Eben Etzebeth stood the tallest and roared the loudest in north London as the Sharks won the Challenge Cup.
The Springboks giant, who had labelled the match the biggest of his club career, provided context to that statement, given he had played in some bruising and big club matches for the Stormers and Toulon.
This was the biggest in that it was the most significant for the Sharks since South Africa’s move to the northern hemisphere.
The Sharks, with just four wins from 17 matches in the United Rugby Championship (URC), had to salvage their season with a title in the Challenge Cup. Victory would also give the Sharks automatic entry into the more prestigious top tier Champions Cup for next season.
Etzebeth, leading the Sharks in Lukanyo Am’s absence due to injury, produced an individual performance every bit as imposing as he did for the Springboks during the 2023 Rugby World Cup play-offs. He was immense defensively, at set piece, in attitude and in his communication with the match officials.
There was an early try-saving tackle as the Sharks absorbed 10 minutes of Gloucester’s attack, despite playing 14 on 15. Gloucester had just the 10 opening minutes in them and once Etzebeth and his Sharks had suppressed this passion and anger, they then suffocated Gloucester in what was a torturous hour between the 10th and 70th minutes.
The Shark, in those 60 minutes, scored 36 points to lead 36-10.
He was immense defensively, at set piece, in attitude and in his communication with the match officials
Etzebeth, on average this season, has played 56 minutes a game for the Sharks.
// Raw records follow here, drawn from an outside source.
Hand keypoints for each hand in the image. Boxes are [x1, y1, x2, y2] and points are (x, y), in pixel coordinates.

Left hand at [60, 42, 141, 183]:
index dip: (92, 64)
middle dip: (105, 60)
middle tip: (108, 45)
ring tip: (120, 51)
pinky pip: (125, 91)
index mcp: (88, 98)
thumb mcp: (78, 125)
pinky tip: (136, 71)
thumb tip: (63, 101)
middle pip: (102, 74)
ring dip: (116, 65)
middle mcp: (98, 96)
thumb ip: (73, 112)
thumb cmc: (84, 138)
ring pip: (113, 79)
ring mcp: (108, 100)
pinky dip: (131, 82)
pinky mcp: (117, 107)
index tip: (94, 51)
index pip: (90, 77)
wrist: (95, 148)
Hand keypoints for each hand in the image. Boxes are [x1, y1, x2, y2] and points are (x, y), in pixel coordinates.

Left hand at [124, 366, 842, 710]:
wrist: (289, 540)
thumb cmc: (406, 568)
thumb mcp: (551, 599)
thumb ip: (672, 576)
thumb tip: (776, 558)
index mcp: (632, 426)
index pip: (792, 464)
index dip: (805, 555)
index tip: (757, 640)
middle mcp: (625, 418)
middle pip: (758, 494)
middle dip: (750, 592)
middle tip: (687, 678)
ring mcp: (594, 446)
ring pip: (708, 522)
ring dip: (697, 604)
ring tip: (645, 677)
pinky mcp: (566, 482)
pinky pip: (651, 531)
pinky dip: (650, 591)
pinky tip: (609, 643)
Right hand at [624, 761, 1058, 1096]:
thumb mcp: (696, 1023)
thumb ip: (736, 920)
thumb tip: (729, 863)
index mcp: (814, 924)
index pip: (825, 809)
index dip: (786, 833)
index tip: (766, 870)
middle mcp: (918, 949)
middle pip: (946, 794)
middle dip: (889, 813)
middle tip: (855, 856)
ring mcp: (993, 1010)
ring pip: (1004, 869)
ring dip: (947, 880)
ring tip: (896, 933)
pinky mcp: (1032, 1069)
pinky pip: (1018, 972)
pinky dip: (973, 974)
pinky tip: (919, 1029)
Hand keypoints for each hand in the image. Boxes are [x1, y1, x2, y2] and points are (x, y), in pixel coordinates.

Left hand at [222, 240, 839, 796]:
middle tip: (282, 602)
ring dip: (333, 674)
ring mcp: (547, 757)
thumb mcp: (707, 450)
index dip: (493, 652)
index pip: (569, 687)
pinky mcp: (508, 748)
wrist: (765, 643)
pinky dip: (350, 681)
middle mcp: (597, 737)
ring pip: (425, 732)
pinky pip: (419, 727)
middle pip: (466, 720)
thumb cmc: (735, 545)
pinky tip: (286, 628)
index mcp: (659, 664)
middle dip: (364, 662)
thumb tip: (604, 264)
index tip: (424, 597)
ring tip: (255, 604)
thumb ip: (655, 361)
He went 82 minutes in the final, from the opening to the closing minutes. Nothing and no one was going to remove him until the final whistle.
Etzebeth’s 2023 World Cup-winning mates in the tight five were as imposing at the set piece. Loosehead prop Ox Nche, hooker Bongi Mbonambi and tighthead prop Vincent Koch destroyed Gloucester’s scrum, winning four penalties from the first four scrums and six scrum penalties in the 70 minutes they played.
The trio, who ordinarily play between 40 and 50 minutes, only left as a collective on 70 minutes when the trophy engraving started.
Gloucester were physically inferior and always second in the collisions. They are a side who finished ninth out of 10 in England’s Premiership, with just five wins from 18 matches. Context is a must.
The hour of absolute Sharks dominance is what one expects when one tight five has four World Cup-winning players and the other has five brave but hopelessly outclassed plodders parading as a tight five.
The scrum, a South African weapon, was once again crucial to the outcome. It remains rugby bliss to see a powerful set piece crush the opposition.
Etzebeth — who spoke of the dark days in the Sharks set-up a few months ago when the team had won just one from 11 URC matches — applauded the desire of each player to win the title. Desire is one thing that can’t be coached, and desire speaks to the character of any team.
It was this desire, from numbers one to 23, that was the encouraging sight for Sharks supporters, and it is this desire that must be present in next weekend’s final URC league match against the Bulls in Durban.
The 2007 World Cup-winning Springboks captain John Smit wrote on X: “No scrum; no title.”
Equally, no goalkicker and no guarantee of a win and a title. The Sharks flyhalf Siya Masuku kicked eight from eight in the final and seven from seven in the semifinal win against France’s Clermont.
Masuku’s five penalty strikes ensured the Sharks set piece supremacy was reflected with scoreboard reward. His general play was as good as his goalkicking, as he continued to kick at the door of Springbok coach Rassie Erasmus for the one-off Test against Wales at Twickenham in June.
• World Cup-winning No 10s Handre Pollard and Manie Libbok may be unavailable for selection because the Test is outside the international window, and because of the URC play-offs.